Я остановилась на минутку, мадемуазель Вартон последовала моему примеру, но она держалась чуть-чуть впереди меня и стояла молча, не поворачивая головы.

— Ни одного письма! — повторила я.— Меж тем он забрасывал меня письмами в случаях менее важных. Позвольте еще раз спросить: как это возможно? Неужели ослабела его нежность? Неужели у него непостоянное сердце? Неужели я потеряла его любовь, хотя предпочла бы лишиться жизни? Боже мой, как я волнуюсь! Послушайте, какая мысль мне пришла,— уж не болен ли он? Госпожа де Миран знает, как я его люблю, и, может быть, скрывает от меня его болезнь. Ведь она тоже очень любит меня и, возможно, боится меня огорчить. Может быть, и вы, по доброте своей, поступаете так же, как она? Вы говорили, что господин де Вальвиль навестил вас; уж не упросили ли вас прибегнуть к притворству, чтобы я не заподозрила истину? Право, я не могу допустить мысли, что он способен пренебрегать мной, и уверяю вас, мне легче было бы услышать от вас, что он болен. Он молод, он поправится, мадемуазель, но если он страдает непостоянством, от этого нет лекарства, и такая причина беспокойства для меня страшнее всего. Признайтесь же, что он заболел, заклинаю вас,— вы меня этим успокоите; признайтесь, ради бога; я вас не выдам.

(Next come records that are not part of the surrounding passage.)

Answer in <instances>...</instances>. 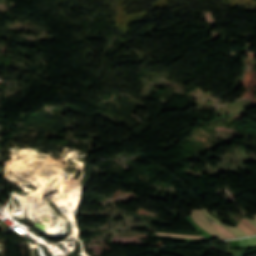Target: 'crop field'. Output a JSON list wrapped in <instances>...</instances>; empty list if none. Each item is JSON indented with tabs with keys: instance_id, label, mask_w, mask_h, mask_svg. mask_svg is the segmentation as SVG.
<instances>
[{
	"instance_id": "f4fd0767",
	"label": "crop field",
	"mask_w": 256,
	"mask_h": 256,
	"mask_svg": "<svg viewBox=\"0 0 256 256\" xmlns=\"http://www.w3.org/2000/svg\"><path fill=\"white\" fill-rule=\"evenodd\" d=\"M238 227L241 228L243 231H245L248 235L256 234L254 231H252L250 228H248L246 225H244L242 222L238 224Z\"/></svg>"
},
{
	"instance_id": "ac0d7876",
	"label": "crop field",
	"mask_w": 256,
	"mask_h": 256,
	"mask_svg": "<svg viewBox=\"0 0 256 256\" xmlns=\"http://www.w3.org/2000/svg\"><path fill=\"white\" fill-rule=\"evenodd\" d=\"M240 248L244 247H256V237L249 239L239 240Z\"/></svg>"
},
{
	"instance_id": "3316defc",
	"label": "crop field",
	"mask_w": 256,
	"mask_h": 256,
	"mask_svg": "<svg viewBox=\"0 0 256 256\" xmlns=\"http://www.w3.org/2000/svg\"><path fill=\"white\" fill-rule=\"evenodd\" d=\"M251 224H253L256 227V222L254 220H250L248 218H246Z\"/></svg>"
},
{
	"instance_id": "dd49c442",
	"label": "crop field",
	"mask_w": 256,
	"mask_h": 256,
	"mask_svg": "<svg viewBox=\"0 0 256 256\" xmlns=\"http://www.w3.org/2000/svg\"><path fill=\"white\" fill-rule=\"evenodd\" d=\"M192 214H193L194 216H197V217L206 219L205 216H204V214H203V212H202V210H193V211H192Z\"/></svg>"
},
{
	"instance_id": "8a807250",
	"label": "crop field",
	"mask_w": 256,
	"mask_h": 256,
	"mask_svg": "<svg viewBox=\"0 0 256 256\" xmlns=\"http://www.w3.org/2000/svg\"><path fill=\"white\" fill-rule=\"evenodd\" d=\"M192 219L204 230H206L208 233H210L212 236L218 238V239H223L225 238L223 235H221L218 231H216L208 221L191 216Z\"/></svg>"
},
{
	"instance_id": "34b2d1b8",
	"label": "crop field",
	"mask_w": 256,
	"mask_h": 256,
	"mask_svg": "<svg viewBox=\"0 0 256 256\" xmlns=\"http://www.w3.org/2000/svg\"><path fill=\"white\" fill-rule=\"evenodd\" d=\"M218 231H220L223 235H225L227 238H234L235 236H233L230 232H228L227 230H225L223 227L215 225L213 223H211Z\"/></svg>"
},
{
	"instance_id": "412701ff",
	"label": "crop field",
	"mask_w": 256,
	"mask_h": 256,
	"mask_svg": "<svg viewBox=\"0 0 256 256\" xmlns=\"http://www.w3.org/2000/svg\"><path fill=\"white\" fill-rule=\"evenodd\" d=\"M225 228L237 237H245L246 236L245 233H243L242 231H240L237 228H227V227H225Z\"/></svg>"
},
{
	"instance_id": "5a996713",
	"label": "crop field",
	"mask_w": 256,
	"mask_h": 256,
	"mask_svg": "<svg viewBox=\"0 0 256 256\" xmlns=\"http://www.w3.org/2000/svg\"><path fill=\"white\" fill-rule=\"evenodd\" d=\"M242 222H244L246 225H248L250 228H252L256 232V228L251 225L245 218L241 219Z\"/></svg>"
},
{
	"instance_id": "d8731c3e",
	"label": "crop field",
	"mask_w": 256,
	"mask_h": 256,
	"mask_svg": "<svg viewBox=\"0 0 256 256\" xmlns=\"http://www.w3.org/2000/svg\"><path fill=\"white\" fill-rule=\"evenodd\" d=\"M202 210H203L204 214H205L206 216H208L210 219H212L213 221H215V222L218 223V224H222L221 222H219L218 220H216L214 217H212V216L206 211V209H202ZM222 225H224V224H222Z\"/></svg>"
},
{
	"instance_id": "e52e79f7",
	"label": "crop field",
	"mask_w": 256,
	"mask_h": 256,
	"mask_svg": "<svg viewBox=\"0 0 256 256\" xmlns=\"http://www.w3.org/2000/svg\"><path fill=\"white\" fill-rule=\"evenodd\" d=\"M160 235H170V236H179V237H187V238H202V239H206L204 237H197V236H185V235H172V234H161V233H157Z\"/></svg>"
},
{
	"instance_id": "28ad6ade",
	"label": "crop field",
	"mask_w": 256,
	"mask_h": 256,
	"mask_svg": "<svg viewBox=\"0 0 256 256\" xmlns=\"http://www.w3.org/2000/svg\"><path fill=\"white\" fill-rule=\"evenodd\" d=\"M253 219L256 221V215L253 216Z\"/></svg>"
}]
</instances>
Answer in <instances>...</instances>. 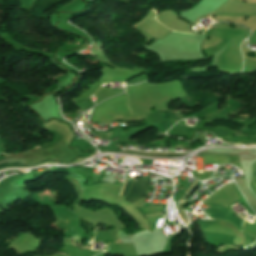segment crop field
I'll return each mask as SVG.
<instances>
[{
	"label": "crop field",
	"instance_id": "5",
	"mask_svg": "<svg viewBox=\"0 0 256 256\" xmlns=\"http://www.w3.org/2000/svg\"><path fill=\"white\" fill-rule=\"evenodd\" d=\"M131 109V108H130Z\"/></svg>",
	"mask_w": 256,
	"mask_h": 256
},
{
	"label": "crop field",
	"instance_id": "4",
	"mask_svg": "<svg viewBox=\"0 0 256 256\" xmlns=\"http://www.w3.org/2000/svg\"><path fill=\"white\" fill-rule=\"evenodd\" d=\"M125 181V180H124Z\"/></svg>",
	"mask_w": 256,
	"mask_h": 256
},
{
	"label": "crop field",
	"instance_id": "2",
	"mask_svg": "<svg viewBox=\"0 0 256 256\" xmlns=\"http://www.w3.org/2000/svg\"><path fill=\"white\" fill-rule=\"evenodd\" d=\"M126 182H127V181H126ZM126 182H125V184H124V186H123V188H122V190H121V192H120V194H119V195H121V194H122V192H123V190H124V188H125ZM131 183H132V181H128V182H127V185H126L125 191H124V193H123V195H122V196H125V195H126L127 191L129 190V188H130V186H131Z\"/></svg>",
	"mask_w": 256,
	"mask_h": 256
},
{
	"label": "crop field",
	"instance_id": "1",
	"mask_svg": "<svg viewBox=\"0 0 256 256\" xmlns=\"http://www.w3.org/2000/svg\"><path fill=\"white\" fill-rule=\"evenodd\" d=\"M149 183L150 181L148 180H138L134 182L126 201L132 204L139 199L145 198L149 188Z\"/></svg>",
	"mask_w": 256,
	"mask_h": 256
},
{
	"label": "crop field",
	"instance_id": "3",
	"mask_svg": "<svg viewBox=\"0 0 256 256\" xmlns=\"http://www.w3.org/2000/svg\"><path fill=\"white\" fill-rule=\"evenodd\" d=\"M252 171H253V175H255V174H256V163L253 164V166H252Z\"/></svg>",
	"mask_w": 256,
	"mask_h": 256
}]
</instances>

Мадемуазель Вартон ничего не ответила.

Встревоженная ее молчанием, я остановила ее за руку и повернула лицом к себе, чтобы заставить ее заговорить. Но каково же было мое удивление, когда вместо всякого ответа я услышала лишь горестные вздохи и увидела, что лицо ее залито слезами.

— Боже милостивый! — побледнев, воскликнула я.— Вы плачете, мадемуазель, что это значит?

Но сердце мое уже угадало то, о чем я спрашивала, предчувствие вдруг охватило меня. Глаза мои открылись, мне вспомнилось то, что было во время ее обморока, и мне все стало ясно.

Она бросилась в кресло, около которого мы остановились, я села подле нее и тоже заплакала.

— Договаривайте же,— сказала я,— ничего от меня не таите, да и не стоит труда скрывать, мне кажется, я поняла вас. Где вы встречались с господином де Вальвилем? Недостойный! Возможно ли, чтобы он разлюбил меня?

— Увы, дорогая моя Марианна! — ответила она.— Зачем не знала я раньше того, что вы мне сейчас сказали?

— Ну же,— настаивала я.— Что дальше? Говорите откровенно. Так это вы похитили у меня его сердце?

— Скажите лучше, что отдала ему свое! — ответила она.

— Что? — воскликнула я.— Так не только он любит вас, но и вы его любите! О, как я несчастна!

— Мы с вами обе достойны сожаления,— ответила она.— Он ни слова не сказал мне о вас. Я его люблю, но больше никогда в жизни не увижусь с ним.

— Это не вернет мне его любви,— промолвила я, проливая в свою очередь потоки слез.— Нет, не вернет! Ах, боже мой, как же это случилось? Что мне теперь делать! Увы, матушка, значит, я уже не буду теперь вашей дочерью! И напрасно вы были так великодушны! Как, господин де Вальвиль, вы изменили Марианне после такой любви? Вы покинули ее! И это вы, мадемуазель, отняли его у меня, вы, у которой хватило жестокости помочь мне выздороветь! Да почему же вы не дали мне умереть? Как же, по-вашему, могу я жить теперь? Я вам обоим отдала свое сердце, и вы оба убиваете меня. Да, мне не пережить такую муку, и я надеюсь на это. Бог смилуется надо мной и пошлет мне смерть, я чувствую ее близость.